### Task directions
Give the lines below as a Markdown table with the columns "Row" and "Line", numbering each line and skipping blank ones.

· · · · · · ·

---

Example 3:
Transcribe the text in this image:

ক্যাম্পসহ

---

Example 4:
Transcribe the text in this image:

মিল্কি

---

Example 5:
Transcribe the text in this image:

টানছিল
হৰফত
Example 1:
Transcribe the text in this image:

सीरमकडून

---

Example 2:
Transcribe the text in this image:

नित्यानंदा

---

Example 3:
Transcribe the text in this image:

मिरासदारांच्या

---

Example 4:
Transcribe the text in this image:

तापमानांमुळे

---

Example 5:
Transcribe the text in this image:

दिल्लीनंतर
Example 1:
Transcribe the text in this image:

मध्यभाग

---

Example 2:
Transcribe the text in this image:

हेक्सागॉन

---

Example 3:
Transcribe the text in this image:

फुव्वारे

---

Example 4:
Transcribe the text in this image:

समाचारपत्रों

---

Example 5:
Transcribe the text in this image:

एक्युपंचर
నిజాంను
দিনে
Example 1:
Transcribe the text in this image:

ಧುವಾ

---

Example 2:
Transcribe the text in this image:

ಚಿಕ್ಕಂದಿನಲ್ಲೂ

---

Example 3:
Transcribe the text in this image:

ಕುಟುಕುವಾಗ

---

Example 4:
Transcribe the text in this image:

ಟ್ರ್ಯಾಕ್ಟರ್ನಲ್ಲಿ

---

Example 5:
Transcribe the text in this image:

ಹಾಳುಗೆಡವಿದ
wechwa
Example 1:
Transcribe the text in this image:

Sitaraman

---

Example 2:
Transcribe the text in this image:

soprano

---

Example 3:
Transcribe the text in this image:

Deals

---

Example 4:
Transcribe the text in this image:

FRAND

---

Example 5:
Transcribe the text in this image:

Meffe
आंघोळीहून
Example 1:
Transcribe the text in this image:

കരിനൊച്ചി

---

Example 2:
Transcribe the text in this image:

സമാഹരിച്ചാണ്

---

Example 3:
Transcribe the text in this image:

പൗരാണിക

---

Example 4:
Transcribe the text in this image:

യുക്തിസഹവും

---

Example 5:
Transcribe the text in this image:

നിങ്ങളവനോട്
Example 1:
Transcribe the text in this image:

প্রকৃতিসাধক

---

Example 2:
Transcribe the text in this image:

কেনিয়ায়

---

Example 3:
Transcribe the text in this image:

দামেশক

· · · · · · ·

### Response below
| Row | Line |
|---|---|
| 1 | --- |
| 2 | Example 3: |
| 3 | Transcribe the text in this image: |
| 4 | ক্যাম্পসহ |
| 5 | --- |
| 6 | Example 4: |
| 7 | Transcribe the text in this image: |
| 8 | মিল্কি |
| 9 | --- |
| 10 | Example 5: |
| 11 | Transcribe the text in this image: |
| 12 | টানছিল |
| 13 | হৰফত |
| 14 | Example 1: |
| 15 | Transcribe the text in this image: |
| 16 | सीरमकडून |
| 17 | --- |
| 18 | Example 2: |
| 19 | Transcribe the text in this image: |
| 20 | नित्यानंदा |
| 21 | --- |
| 22 | Example 3: |
| 23 | Transcribe the text in this image: |
| 24 | मिरासदारांच्या |
| 25 | --- |
| 26 | Example 4: |
| 27 | Transcribe the text in this image: |
| 28 | तापमानांमुळे |
| 29 | --- |
| 30 | Example 5: |
| 31 | Transcribe the text in this image: |
| 32 | दिल्लीनंतर |
| 33 | Example 1: |
| 34 | Transcribe the text in this image: |
| 35 | मध्यभाग |
| 36 | --- |
| 37 | Example 2: |
| 38 | Transcribe the text in this image: |
| 39 | हेक्सागॉन |
| 40 | --- |
| 41 | Example 3: |
| 42 | Transcribe the text in this image: |
| 43 | फुव्वारे |
| 44 | --- |
| 45 | Example 4: |
| 46 | Transcribe the text in this image: |
| 47 | समाचारपत्रों |
| 48 | --- |
| 49 | Example 5: |
| 50 | Transcribe the text in this image: |
| 51 | एक्युपंचर |
| 52 | నిజాంను |
| 53 | দিনে |
| 54 | Example 1: |
| 55 | Transcribe the text in this image: |
| 56 | ಧುವಾ |
| 57 | --- |
| 58 | Example 2: |
| 59 | Transcribe the text in this image: |
| 60 | ಚಿಕ್ಕಂದಿನಲ್ಲೂ |
| 61 | --- |
| 62 | Example 3: |
| 63 | Transcribe the text in this image: |
| 64 | ಕುಟುಕುವಾಗ |
| 65 | --- |
| 66 | Example 4: |
| 67 | Transcribe the text in this image: |
| 68 | ಟ್ರ್ಯಾಕ್ಟರ್ನಲ್ಲಿ |
| 69 | --- |
| 70 | Example 5: |
| 71 | Transcribe the text in this image: |
| 72 | ಹಾಳುಗೆಡವಿದ |
| 73 | wechwa |
| 74 | Example 1: |
| 75 | Transcribe the text in this image: |
| 76 | Sitaraman |
| 77 | --- |
| 78 | Example 2: |
| 79 | Transcribe the text in this image: |
| 80 | soprano |
| 81 | --- |
| 82 | Example 3: |
| 83 | Transcribe the text in this image: |
| 84 | Deals |
| 85 | --- |
| 86 | Example 4: |
| 87 | Transcribe the text in this image: |
| 88 | FRAND |
| 89 | --- |
| 90 | Example 5: |
| 91 | Transcribe the text in this image: |
| 92 | Meffe |
| 93 | आंघोळीहून |
| 94 | Example 1: |
| 95 | Transcribe the text in this image: |
| 96 | കരിനൊച്ചി |
| 97 | --- |
| 98 | Example 2: |
| 99 | Transcribe the text in this image: |
| 100 | സമാഹരിച്ചാണ് |
| 101 | --- |
| 102 | Example 3: |
| 103 | Transcribe the text in this image: |
| 104 | പൗരാണിക |
| 105 | --- |
| 106 | Example 4: |
| 107 | Transcribe the text in this image: |
| 108 | യുക്തിസഹവും |
| 109 | --- |
| 110 | Example 5: |
| 111 | Transcribe the text in this image: |
| 112 | നിങ്ങളവനോട് |
| 113 | Example 1: |
| 114 | Transcribe the text in this image: |
| 115 | প্রকৃতিসাধক |
| 116 | --- |
| 117 | Example 2: |
| 118 | Transcribe the text in this image: |
| 119 | কেনিয়ায় |
| 120 | --- |
| 121 | Example 3: |
| 122 | Transcribe the text in this image: |
| 123 | দামেশক |